Theorem 9.3.4 (Hormander): Let $X_0,X_1,X_2$ be Banach spaces and let $T_1\colon X_0\to X_1$, $T_2\colon X_0\to X_2$ be linear maps such that $\text{Dom}T_1\subseteq\text{Dom}T_2$, $T_1$ is a closed graph operator and $T_2$ admits closure. Then, there exists $C>0$ such that
$||T_2x||\leq C(||(x,T_1x)||)$.
Proof. Since $T_1$ is a closed graph operator, the set
$$
E:=\{(x,T_1x):x\in\text{Dom}T_1\}\subseteq X_0\times X_1
$$
is a closed subspace of $X_0\times X_1$. Consider the operator $V\colon E\to X_2$ given by
$V(x,T_1x):=T_2x$. We claim that $V$ is itself a closed graph operator. Indeed, first consider the set
$$
\Gamma(V)=\{\left((x,T_1x),V(x,T_1x)=T_2x\right): (x,T_1x)\in E\}.
$$
Let $(x_n,T_1x_n)\to (x,y)$ and $T_2x_n\to z$. Our goal is to show that $(x,y)\in E$ and $z=T_2x$. Since $T_1$ is a closed graph operator, $x\in\text{Dom}T_1\subseteq\text{Dom}T_2$ and $y=T_1x$; hence, we have that $(x,y)\in E$. $\color{red}{\text{Since } x\in\text{Dom}T_2 \text{ and since } T_2 \text{ admits closure we have } z=T_2x}$.
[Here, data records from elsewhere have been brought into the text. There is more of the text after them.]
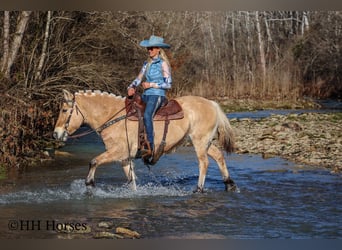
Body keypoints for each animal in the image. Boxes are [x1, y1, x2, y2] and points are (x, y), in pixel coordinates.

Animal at [52, 89, 238, 192]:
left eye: (64, 110)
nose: (56, 134)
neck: (113, 117)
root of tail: (212, 103)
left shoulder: (118, 152)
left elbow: (94, 161)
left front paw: (90, 184)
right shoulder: (125, 158)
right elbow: (131, 180)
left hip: (199, 141)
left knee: (204, 162)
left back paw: (199, 189)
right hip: (205, 142)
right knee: (218, 156)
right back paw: (229, 184)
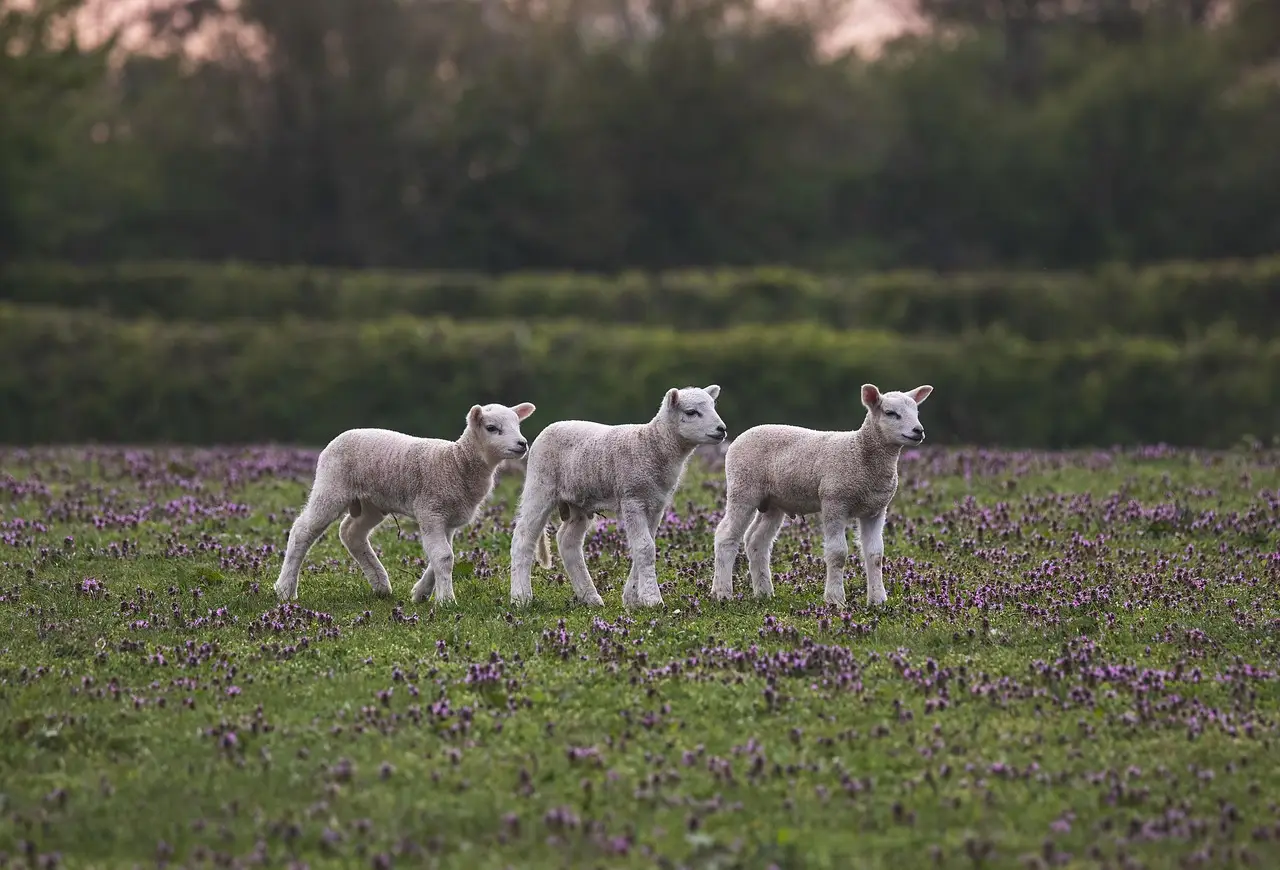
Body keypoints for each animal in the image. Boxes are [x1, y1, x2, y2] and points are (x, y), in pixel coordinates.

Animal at [273, 402, 537, 605]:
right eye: (492, 428)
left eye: (518, 425)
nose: (523, 444)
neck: (456, 462)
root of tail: (340, 436)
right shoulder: (431, 510)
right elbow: (444, 556)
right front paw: (446, 601)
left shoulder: (448, 519)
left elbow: (438, 557)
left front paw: (421, 594)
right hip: (331, 486)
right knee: (303, 530)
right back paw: (285, 589)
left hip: (371, 502)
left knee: (351, 532)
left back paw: (380, 584)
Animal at [508, 385, 727, 609]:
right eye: (691, 412)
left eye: (713, 406)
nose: (722, 429)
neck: (652, 445)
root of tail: (552, 426)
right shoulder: (632, 499)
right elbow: (645, 547)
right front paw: (652, 599)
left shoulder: (656, 505)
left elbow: (645, 546)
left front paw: (633, 598)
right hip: (540, 486)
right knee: (523, 538)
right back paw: (521, 597)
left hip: (579, 502)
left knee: (567, 541)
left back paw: (590, 597)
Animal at [710, 384, 932, 608]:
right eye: (890, 413)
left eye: (917, 412)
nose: (919, 431)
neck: (860, 452)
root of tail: (740, 437)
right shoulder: (834, 502)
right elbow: (838, 553)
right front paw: (835, 600)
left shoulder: (876, 510)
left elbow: (875, 555)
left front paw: (878, 601)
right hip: (743, 488)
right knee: (726, 536)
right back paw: (722, 593)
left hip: (773, 502)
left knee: (757, 541)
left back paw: (764, 593)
Why is the text in red true (I know why $x\in\text{Dom}T_2$)?
Best Answer
If $S$ is the closure of $T_2$ then it is clear that $z=Sx$ (since $Sx_n \to z$ and $x_n \to x$). Once you know that $x \in \mathrm{Dom}(T_2)$ you can concludethat $Sx=T_2x$ so $z=T_2x$.